Took all the foam out of the front of the hull cause it was loose and damp. Then put a PVC drain in the pvc was push up to the front T brace but I let a 1/2 hole to allow water to get in










this is after the PVC is in place and I am re- foaming with new foam 










This is a hunk of old foam I took out


----------



## Recidivists (May 9, 2011)

Do you notice the difference b/w your home depot spray foam and and a pourable foam?  There are even more voids now.  There are reasons and methods for doing everything. Research them before putting them in practice.

That being said, there are possible outcomes to any scenario.

Roc N Rol, of Florida Sportsman fame has a similar approach.  He gets it done.

Is this a disposable boat?

If not, then research your methods.

http://forums.floridasportsman.com/showthread.php?107956-It-started-with-a-leaky-gas-tank


----------



## permitchaser (Aug 26, 2013)

There is plenty of original foam in the boat to keep it floating. I don't want to pour a wad down there and get it around the tank. I already took out a tank full of holes that was sitting in foam

Thanks for all your help and suggestions


----------



## DuckNut (Apr 3, 2009)

How is water going to drain - it looks like you foamed the end closed?


----------



## junkin35 (Nov 20, 2011)

I just read the first couple of pages of the Florida Sportsman post linked above......... was laughing so hard my wife knocked on the bathroom door to see if I was OK!

Good stuff.


----------



## permitchaser (Aug 26, 2013)

> How is water going to drain - it looks like you foamed the end closed?

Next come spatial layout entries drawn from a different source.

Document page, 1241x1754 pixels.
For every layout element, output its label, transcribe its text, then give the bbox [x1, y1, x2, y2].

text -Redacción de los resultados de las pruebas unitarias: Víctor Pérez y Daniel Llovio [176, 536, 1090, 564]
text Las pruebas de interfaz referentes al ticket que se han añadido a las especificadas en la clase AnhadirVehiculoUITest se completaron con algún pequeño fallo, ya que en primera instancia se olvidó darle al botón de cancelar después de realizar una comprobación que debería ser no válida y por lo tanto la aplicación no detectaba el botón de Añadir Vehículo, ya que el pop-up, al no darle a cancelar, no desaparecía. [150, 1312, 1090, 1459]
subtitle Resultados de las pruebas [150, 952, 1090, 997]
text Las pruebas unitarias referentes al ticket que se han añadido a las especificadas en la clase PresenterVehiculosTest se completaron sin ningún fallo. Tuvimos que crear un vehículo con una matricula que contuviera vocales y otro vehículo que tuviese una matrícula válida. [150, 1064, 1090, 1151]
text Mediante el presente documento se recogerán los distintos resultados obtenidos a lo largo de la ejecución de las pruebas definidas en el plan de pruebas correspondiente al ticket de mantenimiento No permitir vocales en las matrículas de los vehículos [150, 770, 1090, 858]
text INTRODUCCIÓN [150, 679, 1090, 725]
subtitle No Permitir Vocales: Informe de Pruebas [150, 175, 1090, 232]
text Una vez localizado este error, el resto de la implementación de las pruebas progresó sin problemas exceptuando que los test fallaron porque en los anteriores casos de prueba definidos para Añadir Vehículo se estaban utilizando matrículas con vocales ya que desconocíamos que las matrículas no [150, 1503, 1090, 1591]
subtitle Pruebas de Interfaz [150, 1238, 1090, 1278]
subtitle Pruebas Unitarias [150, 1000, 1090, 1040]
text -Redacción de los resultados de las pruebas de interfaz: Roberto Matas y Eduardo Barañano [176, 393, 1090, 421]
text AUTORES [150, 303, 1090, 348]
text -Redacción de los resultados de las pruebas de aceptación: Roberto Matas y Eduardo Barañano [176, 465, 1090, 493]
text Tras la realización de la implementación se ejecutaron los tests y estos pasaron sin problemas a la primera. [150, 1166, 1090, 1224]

The end of the pcv goes under the tank and is not foamed over then there is a 1" pvc pipe that goes under the console and into the bilge   

Also I left a gap next to the T brace to let water into the pipe


----------



## permitchaser (Aug 26, 2013)

I got the engine pulling gas out of the new tank today but the pee hole was not working correctly. It had grainy stuff in it. So I cleaned it out and put some soap in the hose and it started working real good then it stopped. So after I get the tank buttoned down I am taking to my mechanic to have the system cleaned out unless someone out there has a better idea


----------



## permitchaser (Aug 26, 2013)

I took the boat out today to Jackson Lake which is close to my house. My only purpose was to run the engine to clean it out. Yesterday my mechanic worked on it and freed up the pee hole. He told me to run it in fresh water to blow out anything that was left. Any way I had gotten about a mile and was just settling in when the engine quit. It was not getting any gas. It ran fine at home as long as the hull was level. In the water the 400 lb motor weighs the back down and puts the gas tank tilting the wrong way. After getting towed back to the dock I called my mechanic and said we need to move the fill tube on the tank to the front and trun the tank around so the pick up tube and sending unit is under the console

Just damn


----------



## permitchaser (Aug 26, 2013)

Took my boat out today with a repaired fuel line and what I thought was a fixed pee hole. When I launched the boat the pee hole seemed to be working. As I took off it got to 40 mph very fast (gps) at 5,000 rpms. I hit the up button on my jack plate and it jumped forward so fast I almost lost the wheel. That was plenty fast for standing up. I made a turn to go back to the dock and the engine started chirping meaning it was hot. I slowed down a limped back. At the dock my buddy and I saw it was not peeing properly. I took the boat to my mechanic. I need the boat back in lees than 2 weeks so I can take my grandson out chasing reds :-X :-/ :-[


----------



## permitchaser (Aug 26, 2013)

I forgot to mention there was wind and a foot of chop on the surface. The boat tracked like it was on rails and very dry both with and against the wind. Can't wait to get back out and slimed


----------



## permitchaser (Aug 26, 2013)

Took my big fat flats boat to NC to chase reds. This was my check out ride to see how everything worked. Why I found is that it is easy to pole and ride very stable in 1 ft. Chop also I got way back in a creek with the wind blowing the way I wanted to go out no use trying to use the trolling motor we had to go too far so I jacked up my motor all the way put the tabs down and motored all the way out. Once I got roiling I don't think I was drawing more than a foot. Fish weren't biting but my grandson caught a bunch of baby black tips


----------